"The facts that we've established so far are that they were robbing a car lot, they had taken a car," Samuel Roulle, a police officer, said.
"A police patrol arrived and tried to stop the car and ask for documents.
"Then a second car arrived, they must have been accomplices. Then they opened fire on the police patrol and our colleague.
"He was wearing all his protective gear, even his body armour."
If the shooting is confirmed to be the work of Eta, it would be the first time that a French policeman has been killed by the organisation in France.
"This time France has paid a high price for its co-operation with us in the fight against ETA which is so important for our freedom and security," Zapatero said.
"I have felt the assassination of this gendarme as if it were a member of our own security forces because I know how much they work with us and are dedicated to the cause of freedom and ending Eta."
Zapatero said he would speak with Nicolas Sarkozy, the French president, about the incident and expressed his condolences to the family of the slain officer.

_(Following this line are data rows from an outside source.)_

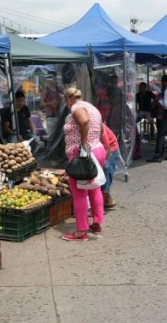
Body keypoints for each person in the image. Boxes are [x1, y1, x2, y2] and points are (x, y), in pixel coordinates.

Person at [62, 86, 106, 242]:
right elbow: (101, 129)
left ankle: (81, 231)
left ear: (68, 99)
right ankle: (97, 222)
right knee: (94, 187)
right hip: (97, 149)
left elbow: (84, 121)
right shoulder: (91, 106)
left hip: (83, 154)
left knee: (79, 192)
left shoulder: (76, 107)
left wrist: (83, 144)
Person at [147, 75, 167, 163]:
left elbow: (166, 104)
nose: (161, 84)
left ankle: (158, 156)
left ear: (164, 81)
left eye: (162, 82)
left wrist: (158, 101)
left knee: (161, 135)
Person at [100, 123, 118, 208]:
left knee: (106, 171)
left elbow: (106, 145)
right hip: (99, 147)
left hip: (109, 147)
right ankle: (108, 200)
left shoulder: (96, 124)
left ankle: (100, 205)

In December 2007, Eta fighters fatally shot two Spanish police officers at pointblank range who had been taking part in a surveillance operation with French police in the resort town of Capbreton in the south of France.
France and Spain signed a special accord in January 2008 allowing Spanish agents to operate in southwestern France as part of their joint fight against Eta.
Over the past two years, French police in co-operation with their Spanish counterparts have arrested five leaders of Eta in France, which has long been used by the outfit as a base to stage attacks in Spain.
"The terrorist group is being pursued relentlessly but it maintains its criminal intent," Zapatero said.
"Of course our security forces, in full co-operation with those from France with the support of the governments of Spain and France, will continue with this relentless fight against the criminals of the terrorist group Eta."
Eta, regarded as a terrorist group by both the European Union and the US, has been blamed for over 800 deaths in its 41-year campaign for independence for the Basque region of northern Spain and southwestern France.
It resumed its attacks in mid-2007 after a 15-month truce and abortive negotiations with Zapatero's socialist government.
Since the end of the ceasefire, police have arrested over 450 suspected members of Eta or supporters of the group.